Neil Gorsuch: Supreme Court Justice
April 20, 2017
Supreme Court justice Neil Gorsuch had been subject to confirmation hearings two weeks before he was finally confirmed as the next supreme court justice, effectively replacing the late Antonin Scalia. He was at the mercy of the 100 member congressional body of the senate. Gorsuch had just revealed more about himself during these hearings as appealing to more of a moderate Republican base than even President Trump expected. Gorsuch, swimming against the current of the right wing agenda, had come out as against most of what the GOP and Trump has established in the party platform.
Gorsuch is pro-choice and has been trending along the more moderate and liberal agenda when it comes to social issues many young people are concerned with. Gorsuch, when asked about his stance on the possible overturning of Roe V. Wade, (the supreme court decision in 1973 ruling in favor of legal abortion procedure), said, “I would’ve walked out that door.” Gorsuch went on to say that it would be an easy decision to rule against the president who nominated him. It would be an especially easy decision if Trump (or any president, for that matter) were to ask him to either overturn a case or rule in favor of a specific decision, exclusively based on political alignment. The supreme court has long held sacred the idea of “Stare Decisis”, or the practice of setting precedent with a landmark case. This prevents the supreme court from drastically changing their mind in the near future. Gorsuch maintains that he is always a fair judge over a politician and will not promise favors or take bribes while in the seat of Supreme Court Justice. This is especially appealing and in some cases relieving to more progressive liberals – the very same liberals he berated in an essay in January of 2005, the same time George Bush was getting inaugurated after his victory against John Kerry.

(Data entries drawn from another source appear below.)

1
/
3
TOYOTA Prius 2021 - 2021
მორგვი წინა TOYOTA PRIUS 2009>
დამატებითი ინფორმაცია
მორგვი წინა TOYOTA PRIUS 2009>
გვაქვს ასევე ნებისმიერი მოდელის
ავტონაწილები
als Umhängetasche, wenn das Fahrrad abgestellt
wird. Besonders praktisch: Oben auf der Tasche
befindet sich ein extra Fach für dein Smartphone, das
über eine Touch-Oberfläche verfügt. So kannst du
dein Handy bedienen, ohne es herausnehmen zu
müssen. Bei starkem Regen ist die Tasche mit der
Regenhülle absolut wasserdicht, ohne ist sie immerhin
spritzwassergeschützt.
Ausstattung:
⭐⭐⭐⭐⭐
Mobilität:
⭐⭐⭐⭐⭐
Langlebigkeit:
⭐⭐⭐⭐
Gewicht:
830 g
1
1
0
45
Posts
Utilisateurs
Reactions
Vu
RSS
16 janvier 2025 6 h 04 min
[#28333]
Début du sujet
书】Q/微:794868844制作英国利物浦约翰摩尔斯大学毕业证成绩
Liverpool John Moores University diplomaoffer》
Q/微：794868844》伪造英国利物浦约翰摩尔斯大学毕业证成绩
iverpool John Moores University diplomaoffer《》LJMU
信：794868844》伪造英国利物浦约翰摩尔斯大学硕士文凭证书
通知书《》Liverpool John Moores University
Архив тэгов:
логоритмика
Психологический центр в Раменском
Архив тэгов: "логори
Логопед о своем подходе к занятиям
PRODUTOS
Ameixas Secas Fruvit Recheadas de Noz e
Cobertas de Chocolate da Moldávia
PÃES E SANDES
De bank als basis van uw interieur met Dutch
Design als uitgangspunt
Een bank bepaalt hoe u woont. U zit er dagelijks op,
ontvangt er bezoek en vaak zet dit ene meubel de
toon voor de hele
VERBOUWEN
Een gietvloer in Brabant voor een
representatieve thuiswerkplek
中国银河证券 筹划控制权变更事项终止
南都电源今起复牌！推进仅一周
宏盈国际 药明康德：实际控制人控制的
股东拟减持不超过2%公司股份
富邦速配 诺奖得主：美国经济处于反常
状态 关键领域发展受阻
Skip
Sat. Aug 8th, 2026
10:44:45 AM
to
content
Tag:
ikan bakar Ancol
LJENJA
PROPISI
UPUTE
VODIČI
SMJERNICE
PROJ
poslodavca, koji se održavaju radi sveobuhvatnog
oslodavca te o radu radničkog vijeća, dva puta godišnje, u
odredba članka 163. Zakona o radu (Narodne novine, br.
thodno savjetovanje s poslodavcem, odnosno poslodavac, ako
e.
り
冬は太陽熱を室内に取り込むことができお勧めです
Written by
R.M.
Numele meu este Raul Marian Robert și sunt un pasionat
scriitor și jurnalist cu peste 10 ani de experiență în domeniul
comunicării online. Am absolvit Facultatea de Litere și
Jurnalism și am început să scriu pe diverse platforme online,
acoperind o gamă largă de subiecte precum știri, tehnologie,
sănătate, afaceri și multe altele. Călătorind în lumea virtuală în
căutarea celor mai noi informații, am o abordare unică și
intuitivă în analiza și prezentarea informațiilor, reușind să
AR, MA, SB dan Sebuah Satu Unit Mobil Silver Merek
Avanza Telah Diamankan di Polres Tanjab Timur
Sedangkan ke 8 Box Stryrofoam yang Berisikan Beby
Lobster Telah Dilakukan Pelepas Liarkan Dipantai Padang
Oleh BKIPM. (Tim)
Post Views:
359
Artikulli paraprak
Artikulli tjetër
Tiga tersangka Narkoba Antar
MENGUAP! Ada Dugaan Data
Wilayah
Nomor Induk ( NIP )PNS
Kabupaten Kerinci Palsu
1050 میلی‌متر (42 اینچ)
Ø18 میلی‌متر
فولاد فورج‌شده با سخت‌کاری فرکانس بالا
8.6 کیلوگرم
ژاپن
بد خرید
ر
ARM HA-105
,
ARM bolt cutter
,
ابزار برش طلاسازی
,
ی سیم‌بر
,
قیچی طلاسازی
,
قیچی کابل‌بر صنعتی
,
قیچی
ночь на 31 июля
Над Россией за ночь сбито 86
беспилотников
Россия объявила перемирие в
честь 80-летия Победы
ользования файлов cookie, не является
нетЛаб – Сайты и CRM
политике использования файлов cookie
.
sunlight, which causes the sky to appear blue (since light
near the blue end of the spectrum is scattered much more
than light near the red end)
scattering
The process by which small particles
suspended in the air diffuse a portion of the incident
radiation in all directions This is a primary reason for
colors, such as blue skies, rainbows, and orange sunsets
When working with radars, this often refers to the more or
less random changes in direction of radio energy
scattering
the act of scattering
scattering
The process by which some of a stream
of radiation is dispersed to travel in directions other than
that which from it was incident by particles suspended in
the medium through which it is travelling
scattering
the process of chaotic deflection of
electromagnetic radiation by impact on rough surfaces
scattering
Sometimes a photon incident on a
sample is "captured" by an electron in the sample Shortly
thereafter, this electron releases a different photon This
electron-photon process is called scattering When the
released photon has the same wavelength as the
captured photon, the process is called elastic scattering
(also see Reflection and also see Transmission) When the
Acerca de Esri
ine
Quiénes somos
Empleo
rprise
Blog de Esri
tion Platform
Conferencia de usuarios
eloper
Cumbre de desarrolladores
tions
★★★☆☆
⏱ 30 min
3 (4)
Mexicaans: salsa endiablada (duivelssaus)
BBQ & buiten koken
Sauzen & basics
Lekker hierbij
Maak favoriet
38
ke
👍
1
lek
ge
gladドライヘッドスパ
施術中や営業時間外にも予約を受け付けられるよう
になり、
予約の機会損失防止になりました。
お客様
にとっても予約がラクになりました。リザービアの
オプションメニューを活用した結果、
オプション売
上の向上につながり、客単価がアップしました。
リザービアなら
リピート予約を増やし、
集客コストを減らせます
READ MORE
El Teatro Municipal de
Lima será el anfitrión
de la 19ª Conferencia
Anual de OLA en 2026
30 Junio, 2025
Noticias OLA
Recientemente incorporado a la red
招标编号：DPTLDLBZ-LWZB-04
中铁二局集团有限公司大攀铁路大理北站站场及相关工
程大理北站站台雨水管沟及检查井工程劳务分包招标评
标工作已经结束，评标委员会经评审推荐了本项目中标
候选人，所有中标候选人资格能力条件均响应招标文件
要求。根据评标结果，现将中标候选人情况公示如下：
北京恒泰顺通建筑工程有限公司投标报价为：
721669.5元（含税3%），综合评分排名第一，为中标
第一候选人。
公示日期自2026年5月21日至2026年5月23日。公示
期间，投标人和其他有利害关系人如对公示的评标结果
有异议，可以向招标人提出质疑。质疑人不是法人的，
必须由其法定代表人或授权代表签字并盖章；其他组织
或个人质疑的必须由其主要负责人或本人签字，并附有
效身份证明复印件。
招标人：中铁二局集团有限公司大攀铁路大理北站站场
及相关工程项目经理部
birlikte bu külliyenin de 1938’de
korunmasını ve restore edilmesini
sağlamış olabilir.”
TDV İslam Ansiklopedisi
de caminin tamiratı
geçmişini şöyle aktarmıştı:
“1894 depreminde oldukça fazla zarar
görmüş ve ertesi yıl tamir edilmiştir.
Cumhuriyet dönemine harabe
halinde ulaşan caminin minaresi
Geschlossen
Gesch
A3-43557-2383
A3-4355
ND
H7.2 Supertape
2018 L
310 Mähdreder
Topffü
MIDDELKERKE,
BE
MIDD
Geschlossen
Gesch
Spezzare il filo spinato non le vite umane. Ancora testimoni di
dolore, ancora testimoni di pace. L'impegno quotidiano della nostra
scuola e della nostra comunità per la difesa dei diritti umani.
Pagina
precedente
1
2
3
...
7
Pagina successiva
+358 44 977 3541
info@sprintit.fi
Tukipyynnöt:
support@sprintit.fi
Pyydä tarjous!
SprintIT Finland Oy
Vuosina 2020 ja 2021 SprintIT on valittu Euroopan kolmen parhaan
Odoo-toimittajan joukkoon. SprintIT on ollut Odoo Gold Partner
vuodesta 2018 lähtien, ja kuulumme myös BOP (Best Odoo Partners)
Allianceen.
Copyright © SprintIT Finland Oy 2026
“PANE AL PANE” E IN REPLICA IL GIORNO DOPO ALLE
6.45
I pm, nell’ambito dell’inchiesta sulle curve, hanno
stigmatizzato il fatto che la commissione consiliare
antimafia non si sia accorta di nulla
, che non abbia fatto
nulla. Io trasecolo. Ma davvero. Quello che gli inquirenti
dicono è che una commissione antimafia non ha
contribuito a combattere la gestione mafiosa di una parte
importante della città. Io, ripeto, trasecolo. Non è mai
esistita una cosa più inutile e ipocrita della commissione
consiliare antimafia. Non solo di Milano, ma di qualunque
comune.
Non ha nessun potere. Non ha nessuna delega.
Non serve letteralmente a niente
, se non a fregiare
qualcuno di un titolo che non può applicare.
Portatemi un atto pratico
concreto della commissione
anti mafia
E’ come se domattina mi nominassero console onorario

Gorsuch is a self-described originalist, which means he is of firm believing that the Constitution is the most powerful binding document that should most directionally influence the final decision to a court case. Gorsuch has stated that he will adhere to the Constitution as often as possible when deciding cases. In 2006, former President George Bush appointed Gorsuch to the 10th circuit of appeals court in Denver. Gorsuch carried out this position in the same way, adhering to the Constitution as it was written.
Neil Gorsuch has become quite the judicial dark horse that even the most experienced congressmen haven’t seen coming. He earned much respect during his grilling on the senate floor, and now that he is officially confirmed, the Supreme Court is maintaining a slight conservative majority, but not as strong as many were fearing. Both liberals and conservatives alike see Gorsuch as a legitimate replacement for the late Antonin Scalia, and to be a strong bipartisan voice for many decisions for many years to come.